Für die Bigwaves von Nazaré habe ich das grosse Telezoom und meine SLR-Kamera eingepackt. Ziel war, genau die spektakulären Bilder aus der Presse zu schiessen, wenn die besten Surfer der Welt die fast 30 Meter hohen Wellen surfen. Mir war bekannt, dass diese Wellen eher im Winter, das heisst ab November bis ins neue Jahr hinein erscheinen. Was ich aber nicht wusste war, dass Nazaré zwei Strände hat und ich natürlich mit meiner ganzen und ziemlich schweren Fotoausrüstung am falschen Strand stand. Wer jetzt denkt, da hat es sicher auch Surfer – vielleicht, aber nur wenn es auch Wellen hat. Das Meer war spiegelglatt und somit musste ich mich mit etwas Touristenkultur und einem 0815-Strand abgeben. Meinen Frust habe ich dann im Pool ertränkt, mit ein paar Längen Abendschwimmen, natürlich wieder alleine.
Auf dem Campingplatz habe ich dann auch gleich die Waschmaschine ausprobiert, schliesslich gehört das auch dazu. War völlig problemlos, sogar das Waschmittel war dabei. Gut zu wissen für eine nächste Reise. Schliesslich kann nicht Kleidung für etliche Wochen mitgenommen werden.
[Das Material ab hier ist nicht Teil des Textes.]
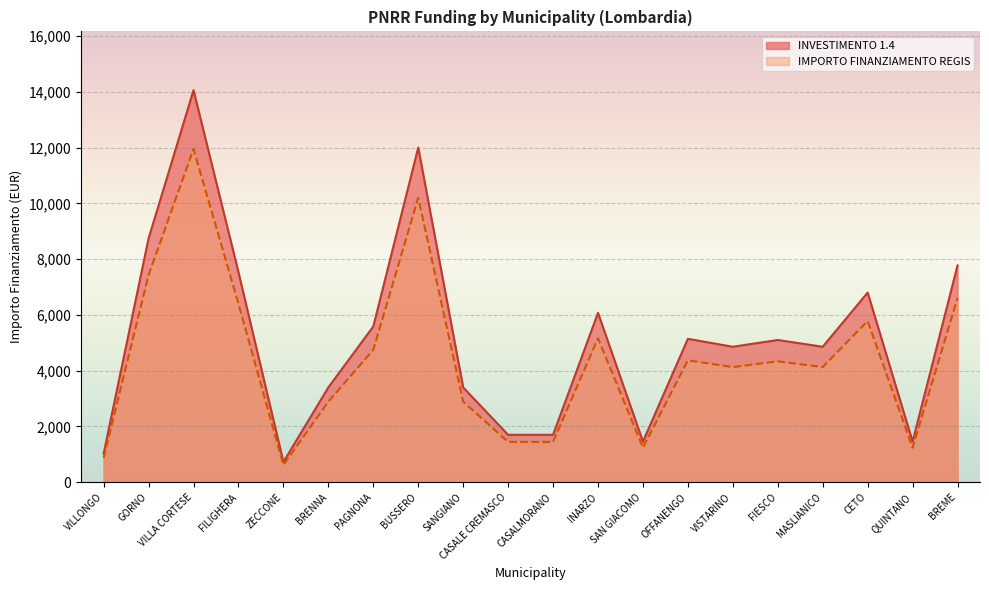

How many data points in IMPORTO FINANZIAMENTO REGIS are above 5103?

9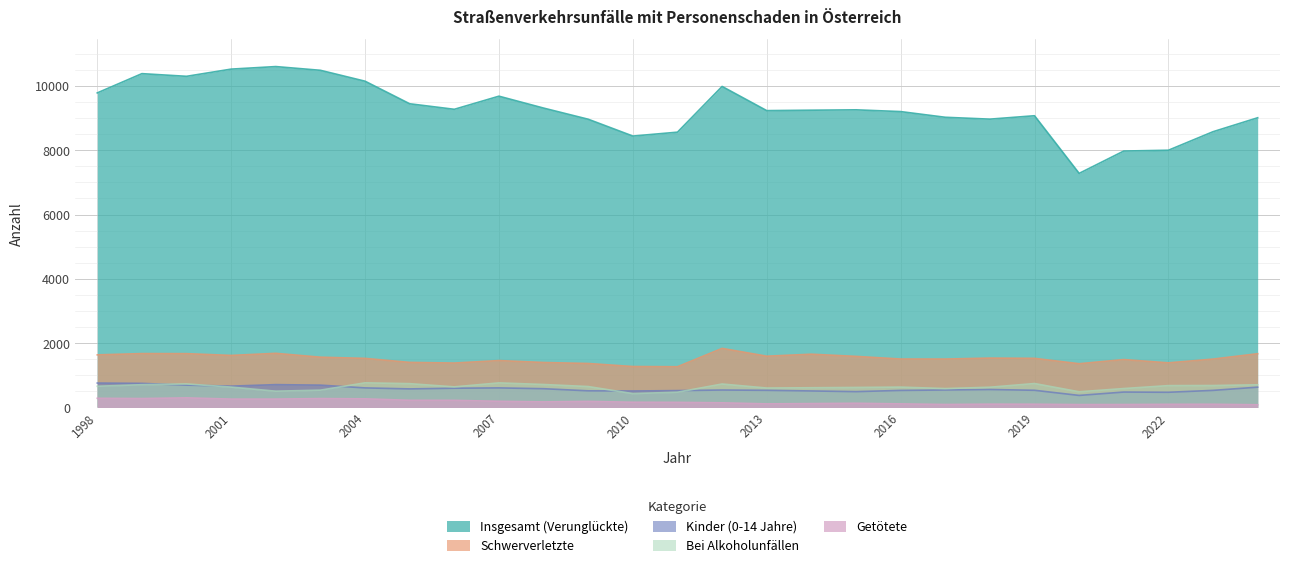

What is the value of the Insgesamt (Verunglückte) point at the 26th from the left?

8577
Am nächsten Tag habe ich auf meiner Weiterfahrt auch den Nordstrand noch begutachtet. Es hatte Nebel und der berühmte Leuchtturm öffnete erst um zehn Uhr. Somit gab es Fotos ohne Surfer und auch ohne beeindruckend grosse Wellen. Egal, ich habe den Spot gesehen, meine Erfahrungen gemacht und freue mich auf die Wanderung am nächsten Tag.
P.S. Eigentlich wollte ich nur mautfreie Strassen fahren. In Portugal habe ich mich dann entschieden, doch mal auf die Autobahn zu wechseln mit dem Resultat, dass es mich für ca. 3 Std. Bahn einmalig 50 Euro gekostet hat. Und wir regen uns auf wegen 40.- Autobahnvignette – für das ganze Jahr.
Wollen ist besser als Dürfen ist besser als Müssen.